» **Extracted data**:
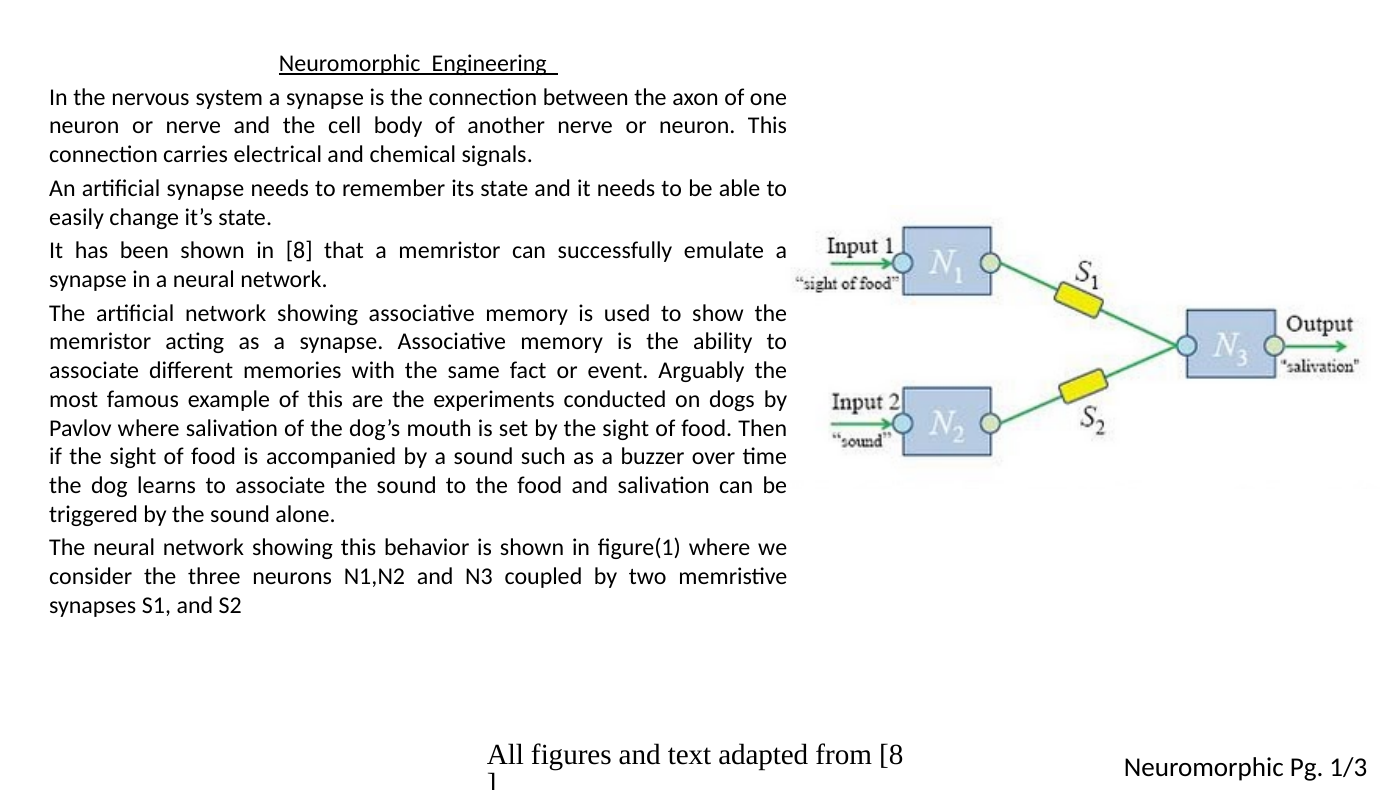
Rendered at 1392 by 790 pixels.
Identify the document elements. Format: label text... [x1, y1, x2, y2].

picture [766, 205, 1392, 490]
text_box Neuromorphic Engineering In the nervous system a synapse is the connection between the axon of one neuron or nerve and the cell body of another nerve or neuron. This connection carries electrical and chemical signals. An artificial synapse needs to remember its state and it needs to be able to easily change it’s state. It has been shown in [8] that a memristor can successfully emulate a synapse in a neural network. The artificial network showing associative memory is used to show the memristor acting as a synapse. Associative memory is the ability to associate different memories with the same fact or event. Arguably the most famous example of this are the experiments conducted on dogs by Pavlov where salivation of the dog’s mouth is set by the sight of food. Then if the sight of food is accompanied by a sound such as a buzzer over time the dog learns to associate the sound to the food and salivation can be triggered by the sound alone. The neural network showing this behavior is shown in figure(1) where we consider the three neurons N1,N2 and N3 coupled by two memristive synapses S1, and S2 [34, 40, 803, 655]
text_box Neuromorphic Pg. 1/3 [1109, 741, 1392, 789]
footer All figures and text adapted from [8] [475, 731, 917, 774]
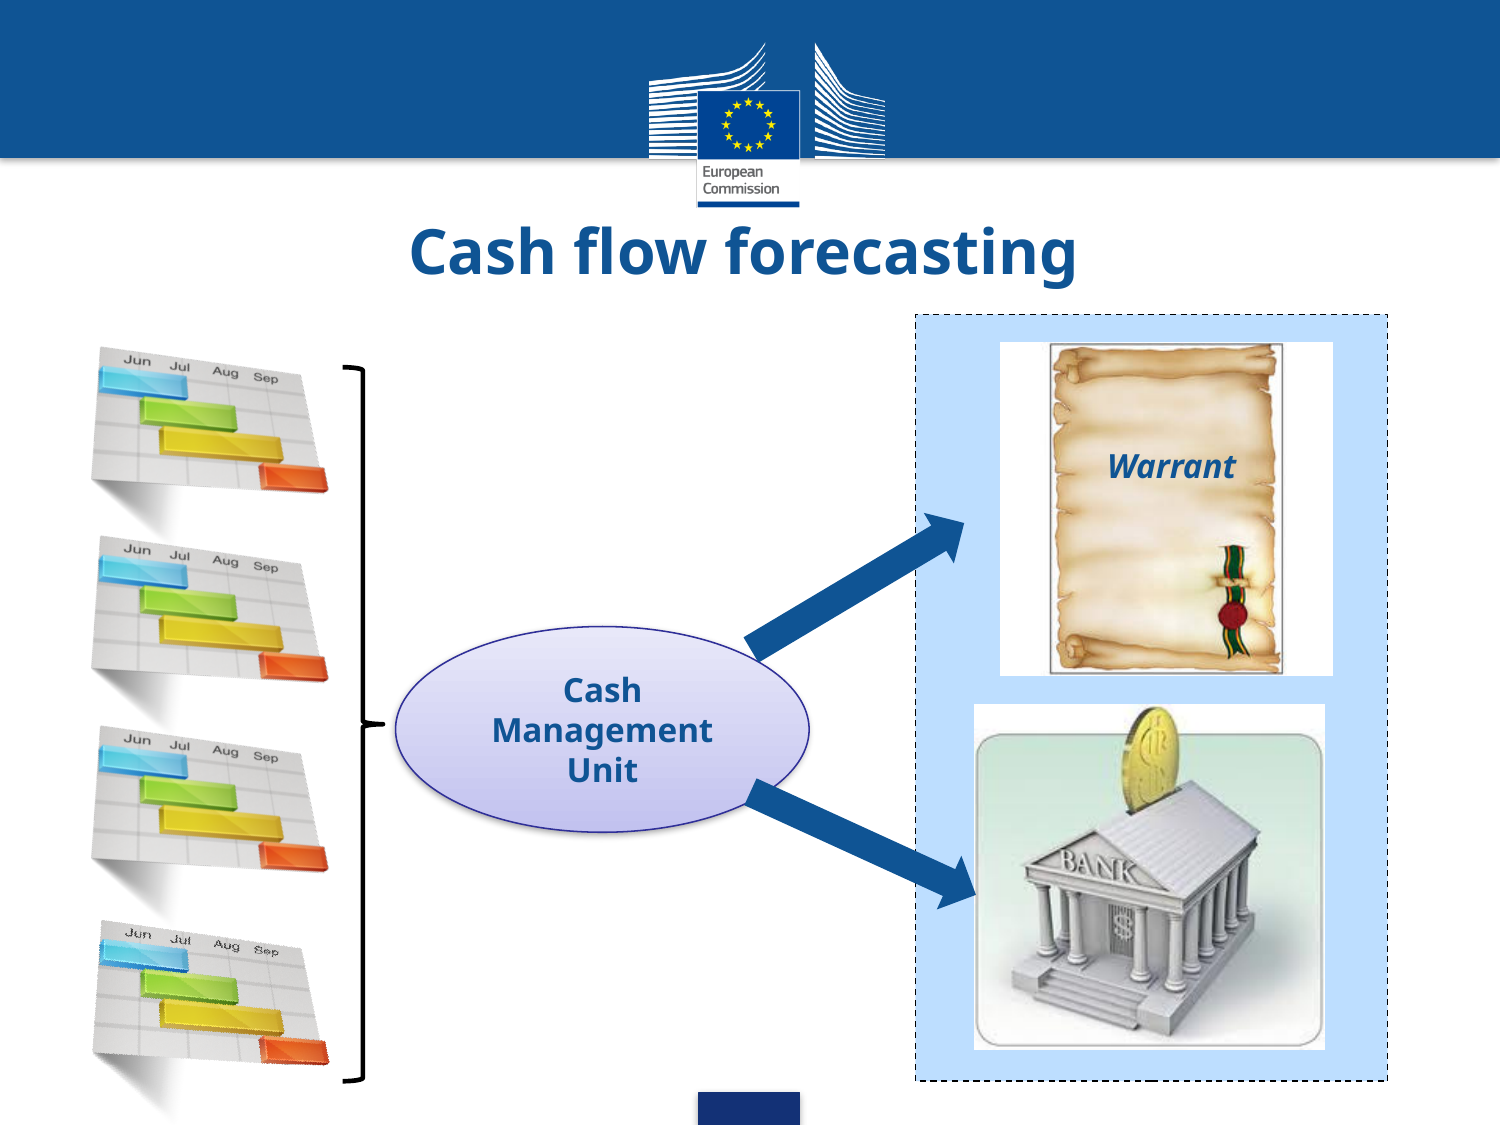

» **Work task**: A word-for-word copy of the records is needed, with no pictures carried over.

» **Solution**:
Rendered at 1392 by 790 pixels.
Identify the document elements. Format: label text... [x1, y1, x2, y2].

picture [766, 205, 1392, 490]
text_box Neuromorphic Engineering In the nervous system a synapse is the connection between the axon of one neuron or nerve and the cell body of another nerve or neuron. This connection carries electrical and chemical signals. An artificial synapse needs to remember its state and it needs to be able to easily change it’s state. It has been shown in [8] that a memristor can successfully emulate a synapse in a neural network. The artificial network showing associative memory is used to show the memristor acting as a synapse. Associative memory is the ability to associate different memories with the same fact or event. Arguably the most famous example of this are the experiments conducted on dogs by Pavlov where salivation of the dog’s mouth is set by the sight of food. Then if the sight of food is accompanied by a sound such as a buzzer over time the dog learns to associate the sound to the food and salivation can be triggered by the sound alone. The neural network showing this behavior is shown in figure(1) where we consider the three neurons N1,N2 and N3 coupled by two memristive synapses S1, and S2 [34, 40, 803, 655]
text_box Neuromorphic Pg. 1/3 [1109, 741, 1392, 789]
footer All figures and text adapted from [8] [475, 731, 917, 774]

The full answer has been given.